Studying stem cells can help researchers understand the regulatory circuitry and how it instructs various cells in the body to act in certain ways.
A view from industry
The road to stem cell therapeutics is a long one, fraught with the need to break new ground. Take Geron Corp. of Menlo Park, California, which is collaborating with the University of California BioSTAR Project to with the aim of deriving oligodendrocytes to treat acute spinal cord and related central nervous system injuries.

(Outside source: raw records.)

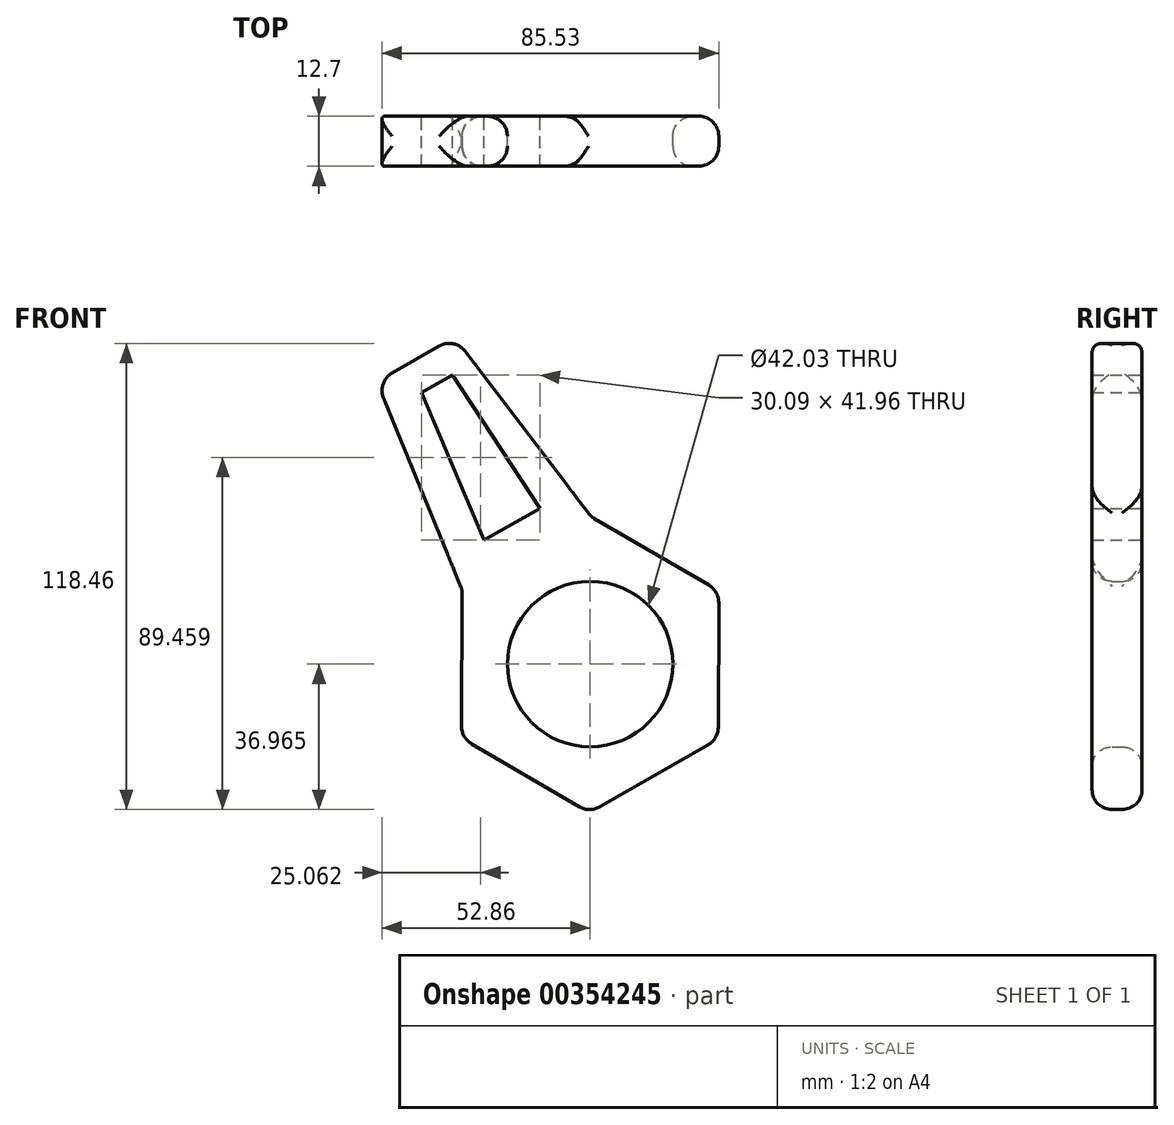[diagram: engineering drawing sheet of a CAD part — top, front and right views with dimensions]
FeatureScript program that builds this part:
annotation { "Feature Type Name" : "Feature", "Feature Type Description" : "" }
export const myFeature = defineFeature(function(context is Context, id is Id, definition is map)
    precondition{}
    {
        {
            var Q0;
            Q0=qCreatedBy(makeId("Front.planeOp"),FACE);
            var sketch = newSketch(context, id + "F0", { "sketchPlane" : qUnion([Q0])});
            skLineSegment(sketch, "E0.MirrorCS", {"start": v(-30.08, -32.6) * mm, "end": v(-29.92, 5.03) * mm});
            skLineSegment(sketch, "E1.MirrorCS", {"start": v(2.75, 23.72) * mm, "end": v(35.28, 4.77) * mm});
            skLineSegment(sketch, "E2.MirrorCS", {"start": v(35.28, 4.77) * mm, "end": v(35.12, -32.87) * mm});
            skLineSegment(sketch, "E3.MirrorCS", {"start": v(35.12, -32.87) * mm, "end": v(2.45, -51.56) * mm});
            skCircle(sketch, "E4.MirrorC", {"center": v(2.6, -13.92) * mm, "radius": 32.6 * mm, "construction": true});
            skLineSegment(sketch, "E5.MirrorCS", {"start": v(2.45, -51.56) * mm, "end": v(-30.08, -32.6) * mm});
            skPoint(sketch, "E6.MirrorP", {"position": v(-13.58, 14.38) * mm});
            skLineSegment(sketch, "E7.MirrorCS", {"start": v(-29.92, 5.03) * mm, "end": v(2.75, 23.72) * mm});
            skLineSegment(sketch, "E8.MirrorCS", {"start": v(2.75, 23.72) * mm, "end": v(-31.9, 69.24) * mm});
            skLineSegment(sketch, "E9.MirrorCS", {"start": v(-29.92, 5.03) * mm, "end": v(-51.57, 57.9) * mm});
            skLineSegment(sketch, "E10", {"start": v(-51.57, 57.9) * mm, "end": v(-31.9, 69.24) * mm});
            skCircle(sketch, "E11", {"center": v(2.6, -13.81) * mm, "radius": 21.01 * mm});
            skLineSegment(sketch, "E12", {"start": v(-10.16, 25.73) * mm, "end": v(-24.36, 17.7) * mm});
            skLineSegment(sketch, "E13", {"start": v(-24.36, 17.7) * mm, "end": v(-40.25, 55.23) * mm});
            skLineSegment(sketch, "E14", {"start": v(-40.25, 55.23) * mm, "end": v(-32.42, 59.66) * mm});
            skLineSegment(sketch, "E15", {"start": v(-32.42, 59.66) * mm, "end": v(-10.16, 25.73) * mm});
            skSolve(sketch);
        }
        {
            var Q0;
            Q0=makeQuery(id+"F0.imprint","IMPRINT",FACE,{"disambiguationData":[TD([[makeQuery(id+"F0.imprint","IMPRINT",EDGE,{"derivedFrom":sQuery(id+"F0.wireOp",EDGE,"E7.MirrorCS")}),1.0]])]});
            var Q1;
            Q1=makeQuery(id+"F0.imprint","IMPRINT",FACE,{"disambiguationData":[TD([[makeQuery(id+"F0.imprint","IMPRINT",EDGE,{"derivedFrom":sQuery(id+"F0.wireOp",EDGE,"E0.MirrorCS")}),-1.0]])]});
            extrude(context, id + "F1", {"entities" : qUnion([Q0, Q1]), "depth" : 12.7 * mm});
        }
        {
            var Q0;
            Q0=makeQuery(id+"F1.opExtrude","CAP_EDGE",EDGE,{"disambiguationData":[OSD([sQuery(id+"F0.wireOp",EDGE,"E11")])],"isStart":false});
            var Q1;
            Q1=makeQuery(id+"F1.opExtrude","SWEPT_FACE",FACE,{"disambiguationData":[OSD([sQuery(id+"F0.wireOp",EDGE,"E0.MirrorCS")])]});
            var Q2;
            Q2=makeQuery(id+"F1.opExtrude","SWEPT_FACE",FACE,{"disambiguationData":[OSD([sQuery(id+"F0.wireOp",EDGE,"E5.MirrorCS")])]});
            var Q3;
            Q3=makeQuery(id+"F1.opExtrude","SWEPT_FACE",FACE,{"disambiguationData":[OSD([sQuery(id+"F0.wireOp",EDGE,"E3.MirrorCS")])]});
            var Q4;
            Q4=makeQuery(id+"F1.opExtrude","SWEPT_FACE",FACE,{"disambiguationData":[OSD([sQuery(id+"F0.wireOp",EDGE,"E2.MirrorCS")])]});
            var Q5;
            Q5=makeQuery(id+"F1.opExtrude","SWEPT_FACE",FACE,{"disambiguationData":[OSD([sQuery(id+"F0.wireOp",EDGE,"E1.MirrorCS")])]});
            var Q6;
            Q6=makeQuery(id+"F1.opExtrude","SWEPT_FACE",FACE,{"disambiguationData":[OSD([sQuery(id+"F0.wireOp",EDGE,"E10")])]});
            var Q7;
            Q7=makeQuery(id+"F1.opExtrude","CAP_EDGE",EDGE,{"disambiguationData":[OSD([sQuery(id+"F0.wireOp",EDGE,"E11")])],"isStart":true});
            fillet(context, id + "F2", {"entities" : qUnion([Q0, Q1, Q2, Q3, Q4, Q5, Q6, Q7]), "radius" : 5.08 * mm, "tangentPropagation" : true, "allowEdgeOverflow" : false});
        }
    });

Jane Lebkowski, senior vice president of regenerative medicine at Geron, said that before human embryonic stem cell therapies can be tested in the clinic, several technological developments must be accomplished. They include: simplified and standardised large-scale production of differentiated (embryonic stem cells that are turned into a particular type of cell like skin or brain) cell types; reproducible methods to differentiate selectively the cells; defining the efficacy, potency and safety of cell populations, including in clinical trials; and developing methods to deliver the cell therapies to the target tissue.
"No syringes exist that are approved for transplantation of cells into the spinal cord, so we need to develop these," she said as an example.